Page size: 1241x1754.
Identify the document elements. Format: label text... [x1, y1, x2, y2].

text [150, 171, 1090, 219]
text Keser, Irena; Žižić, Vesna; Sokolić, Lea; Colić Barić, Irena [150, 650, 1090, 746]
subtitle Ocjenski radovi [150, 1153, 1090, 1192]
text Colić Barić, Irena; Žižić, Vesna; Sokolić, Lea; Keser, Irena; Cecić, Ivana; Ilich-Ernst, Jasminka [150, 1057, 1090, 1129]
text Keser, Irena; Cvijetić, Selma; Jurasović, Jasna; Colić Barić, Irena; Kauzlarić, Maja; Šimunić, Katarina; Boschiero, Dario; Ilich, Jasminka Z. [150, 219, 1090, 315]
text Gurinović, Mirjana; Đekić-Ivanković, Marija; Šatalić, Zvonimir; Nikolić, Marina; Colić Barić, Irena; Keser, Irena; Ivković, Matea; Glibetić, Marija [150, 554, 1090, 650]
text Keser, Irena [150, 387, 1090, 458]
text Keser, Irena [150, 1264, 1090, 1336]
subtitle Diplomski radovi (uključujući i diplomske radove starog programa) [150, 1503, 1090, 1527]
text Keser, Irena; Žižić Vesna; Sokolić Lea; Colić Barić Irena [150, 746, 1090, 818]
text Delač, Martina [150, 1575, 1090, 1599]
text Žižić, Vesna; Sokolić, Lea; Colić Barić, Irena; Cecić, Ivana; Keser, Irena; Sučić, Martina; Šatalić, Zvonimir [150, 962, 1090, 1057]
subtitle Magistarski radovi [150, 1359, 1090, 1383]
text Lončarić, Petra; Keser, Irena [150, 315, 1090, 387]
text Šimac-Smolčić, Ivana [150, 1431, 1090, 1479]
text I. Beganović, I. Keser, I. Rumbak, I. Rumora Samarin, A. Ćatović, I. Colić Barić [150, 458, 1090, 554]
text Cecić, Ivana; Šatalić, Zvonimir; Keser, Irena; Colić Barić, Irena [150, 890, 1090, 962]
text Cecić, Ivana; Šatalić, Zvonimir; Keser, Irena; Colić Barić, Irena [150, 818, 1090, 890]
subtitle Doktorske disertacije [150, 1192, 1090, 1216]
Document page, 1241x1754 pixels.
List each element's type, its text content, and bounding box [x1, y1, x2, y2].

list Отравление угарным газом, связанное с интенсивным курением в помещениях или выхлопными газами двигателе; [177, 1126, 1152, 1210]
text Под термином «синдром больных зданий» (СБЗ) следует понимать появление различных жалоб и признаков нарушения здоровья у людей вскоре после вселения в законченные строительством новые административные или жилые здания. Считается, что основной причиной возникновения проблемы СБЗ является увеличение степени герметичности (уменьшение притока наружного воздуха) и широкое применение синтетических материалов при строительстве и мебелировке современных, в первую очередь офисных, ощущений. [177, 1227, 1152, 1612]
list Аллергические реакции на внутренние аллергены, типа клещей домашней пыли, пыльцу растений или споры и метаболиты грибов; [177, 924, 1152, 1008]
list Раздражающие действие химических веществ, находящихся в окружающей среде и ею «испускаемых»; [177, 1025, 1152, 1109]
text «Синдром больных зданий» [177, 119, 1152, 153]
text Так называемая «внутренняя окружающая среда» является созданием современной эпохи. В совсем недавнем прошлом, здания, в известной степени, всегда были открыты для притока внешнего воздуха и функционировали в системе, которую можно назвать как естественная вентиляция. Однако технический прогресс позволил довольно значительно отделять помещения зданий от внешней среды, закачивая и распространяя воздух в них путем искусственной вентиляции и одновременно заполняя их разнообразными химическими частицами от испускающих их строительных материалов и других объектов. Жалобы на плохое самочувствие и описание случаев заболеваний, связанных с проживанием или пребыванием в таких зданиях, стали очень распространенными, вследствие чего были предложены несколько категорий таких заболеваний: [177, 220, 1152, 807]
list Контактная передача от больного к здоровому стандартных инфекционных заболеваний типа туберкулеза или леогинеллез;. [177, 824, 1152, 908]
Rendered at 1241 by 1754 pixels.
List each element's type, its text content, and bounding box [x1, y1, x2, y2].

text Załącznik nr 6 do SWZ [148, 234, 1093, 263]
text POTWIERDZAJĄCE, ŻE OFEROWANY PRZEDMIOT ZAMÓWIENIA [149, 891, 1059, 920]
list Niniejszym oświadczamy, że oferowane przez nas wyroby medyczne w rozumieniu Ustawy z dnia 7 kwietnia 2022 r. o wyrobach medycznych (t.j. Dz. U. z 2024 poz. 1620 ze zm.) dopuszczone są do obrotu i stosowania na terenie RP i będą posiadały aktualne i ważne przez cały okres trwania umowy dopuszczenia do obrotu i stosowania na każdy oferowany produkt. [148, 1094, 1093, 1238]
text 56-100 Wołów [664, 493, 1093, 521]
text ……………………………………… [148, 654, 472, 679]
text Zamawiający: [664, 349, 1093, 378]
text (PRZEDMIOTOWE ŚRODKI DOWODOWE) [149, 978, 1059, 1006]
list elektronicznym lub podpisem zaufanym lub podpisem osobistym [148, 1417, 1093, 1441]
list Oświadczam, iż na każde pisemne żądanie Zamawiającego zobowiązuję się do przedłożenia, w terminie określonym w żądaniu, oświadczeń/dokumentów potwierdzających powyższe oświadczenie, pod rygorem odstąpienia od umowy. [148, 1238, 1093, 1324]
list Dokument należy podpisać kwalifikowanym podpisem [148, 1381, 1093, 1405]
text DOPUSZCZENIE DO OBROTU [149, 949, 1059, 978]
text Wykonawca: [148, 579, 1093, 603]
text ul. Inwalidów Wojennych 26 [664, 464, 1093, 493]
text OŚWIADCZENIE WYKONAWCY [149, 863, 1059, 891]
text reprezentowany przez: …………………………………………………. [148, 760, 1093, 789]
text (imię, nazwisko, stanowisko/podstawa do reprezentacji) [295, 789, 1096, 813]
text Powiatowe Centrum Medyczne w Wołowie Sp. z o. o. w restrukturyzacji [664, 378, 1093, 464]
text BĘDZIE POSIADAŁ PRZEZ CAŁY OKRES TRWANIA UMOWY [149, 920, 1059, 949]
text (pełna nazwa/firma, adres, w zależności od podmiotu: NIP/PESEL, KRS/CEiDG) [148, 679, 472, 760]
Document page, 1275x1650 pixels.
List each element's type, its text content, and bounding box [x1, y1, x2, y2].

====

> _EXERCISE REQUIREMENTS_
Write out the full listing exactly as given.

> _ANSWER SPACE_
Page size: 1241x1754.
Identify the document elements. Format: label text... [x1, y1, x2, y2].

text [150, 171, 1090, 219]
text Keser, Irena; Žižić, Vesna; Sokolić, Lea; Colić Barić, Irena [150, 650, 1090, 746]
subtitle Ocjenski radovi [150, 1153, 1090, 1192]
text Colić Barić, Irena; Žižić, Vesna; Sokolić, Lea; Keser, Irena; Cecić, Ivana; Ilich-Ernst, Jasminka [150, 1057, 1090, 1129]
text Keser, Irena; Cvijetić, Selma; Jurasović, Jasna; Colić Barić, Irena; Kauzlarić, Maja; Šimunić, Katarina; Boschiero, Dario; Ilich, Jasminka Z. [150, 219, 1090, 315]
text Gurinović, Mirjana; Đekić-Ivanković, Marija; Šatalić, Zvonimir; Nikolić, Marina; Colić Barić, Irena; Keser, Irena; Ivković, Matea; Glibetić, Marija [150, 554, 1090, 650]
text Keser, Irena [150, 387, 1090, 458]
text Keser, Irena [150, 1264, 1090, 1336]
subtitle Diplomski radovi (uključujući i diplomske radove starog programa) [150, 1503, 1090, 1527]
text Keser, Irena; Žižić Vesna; Sokolić Lea; Colić Barić Irena [150, 746, 1090, 818]
text Delač, Martina [150, 1575, 1090, 1599]
text Žižić, Vesna; Sokolić, Lea; Colić Barić, Irena; Cecić, Ivana; Keser, Irena; Sučić, Martina; Šatalić, Zvonimir [150, 962, 1090, 1057]
subtitle Magistarski radovi [150, 1359, 1090, 1383]
text Lončarić, Petra; Keser, Irena [150, 315, 1090, 387]
text Šimac-Smolčić, Ivana [150, 1431, 1090, 1479]
text I. Beganović, I. Keser, I. Rumbak, I. Rumora Samarin, A. Ćatović, I. Colić Barić [150, 458, 1090, 554]
text Cecić, Ivana; Šatalić, Zvonimir; Keser, Irena; Colić Barić, Irena [150, 890, 1090, 962]
text Cecić, Ivana; Šatalić, Zvonimir; Keser, Irena; Colić Barić, Irena [150, 818, 1090, 890]
subtitle Doktorske disertacije [150, 1192, 1090, 1216]
Document page, 1241x1754 pixels.
List each element's type, its text content, and bounding box [x1, y1, x2, y2].

list Отравление угарным газом, связанное с интенсивным курением в помещениях или выхлопными газами двигателе; [177, 1126, 1152, 1210]
text Под термином «синдром больных зданий» (СБЗ) следует понимать появление различных жалоб и признаков нарушения здоровья у людей вскоре после вселения в законченные строительством новые административные или жилые здания. Считается, что основной причиной возникновения проблемы СБЗ является увеличение степени герметичности (уменьшение притока наружного воздуха) и широкое применение синтетических материалов при строительстве и мебелировке современных, в первую очередь офисных, ощущений. [177, 1227, 1152, 1612]
list Аллергические реакции на внутренние аллергены, типа клещей домашней пыли, пыльцу растений или споры и метаболиты грибов; [177, 924, 1152, 1008]
list Раздражающие действие химических веществ, находящихся в окружающей среде и ею «испускаемых»; [177, 1025, 1152, 1109]
text «Синдром больных зданий» [177, 119, 1152, 153]
text Так называемая «внутренняя окружающая среда» является созданием современной эпохи. В совсем недавнем прошлом, здания, в известной степени, всегда были открыты для притока внешнего воздуха и функционировали в системе, которую можно назвать как естественная вентиляция. Однако технический прогресс позволил довольно значительно отделять помещения зданий от внешней среды, закачивая и распространяя воздух в них путем искусственной вентиляции и одновременно заполняя их разнообразными химическими частицами от испускающих их строительных материалов и других объектов. Жалобы на плохое самочувствие и описание случаев заболеваний, связанных с проживанием или пребыванием в таких зданиях, стали очень распространенными, вследствие чего были предложены несколько категорий таких заболеваний: [177, 220, 1152, 807]
list Контактная передача от больного к здоровому стандартных инфекционных заболеваний типа туберкулеза или леогинеллез;. [177, 824, 1152, 908]
Rendered at 1241 by 1754 pixels.
List each element's type, its text content, and bounding box [x1, y1, x2, y2].

text Załącznik nr 6 do SWZ [148, 234, 1093, 263]
text POTWIERDZAJĄCE, ŻE OFEROWANY PRZEDMIOT ZAMÓWIENIA [149, 891, 1059, 920]
list Niniejszym oświadczamy, że oferowane przez nas wyroby medyczne w rozumieniu Ustawy z dnia 7 kwietnia 2022 r. o wyrobach medycznych (t.j. Dz. U. z 2024 poz. 1620 ze zm.) dopuszczone są do obrotu i stosowania na terenie RP i będą posiadały aktualne i ważne przez cały okres trwania umowy dopuszczenia do obrotu i stosowania na każdy oferowany produkt. [148, 1094, 1093, 1238]
text 56-100 Wołów [664, 493, 1093, 521]
text ……………………………………… [148, 654, 472, 679]
text Zamawiający: [664, 349, 1093, 378]
text (PRZEDMIOTOWE ŚRODKI DOWODOWE) [149, 978, 1059, 1006]
list elektronicznym lub podpisem zaufanym lub podpisem osobistym [148, 1417, 1093, 1441]
list Oświadczam, iż na każde pisemne żądanie Zamawiającego zobowiązuję się do przedłożenia, w terminie określonym w żądaniu, oświadczeń/dokumentów potwierdzających powyższe oświadczenie, pod rygorem odstąpienia od umowy. [148, 1238, 1093, 1324]
list Dokument należy podpisać kwalifikowanym podpisem [148, 1381, 1093, 1405]
text DOPUSZCZENIE DO OBROTU [149, 949, 1059, 978]
text Wykonawca: [148, 579, 1093, 603]
text ul. Inwalidów Wojennych 26 [664, 464, 1093, 493]
text OŚWIADCZENIE WYKONAWCY [149, 863, 1059, 891]
text reprezentowany przez: …………………………………………………. [148, 760, 1093, 789]
text (imię, nazwisko, stanowisko/podstawa do reprezentacji) [295, 789, 1096, 813]
text Powiatowe Centrum Medyczne w Wołowie Sp. z o. o. w restrukturyzacji [664, 378, 1093, 464]
text BĘDZIE POSIADAŁ PRZEZ CAŁY OKRES TRWANIA UMOWY [149, 920, 1059, 949]
text (pełna nazwa/firma, adres, w zależności od podmiotu: NIP/PESEL, KRS/CEiDG) [148, 679, 472, 760]
Document page, 1275x1650 pixels.
List each element's type, its text content, and bounding box [x1, y1, x2, y2].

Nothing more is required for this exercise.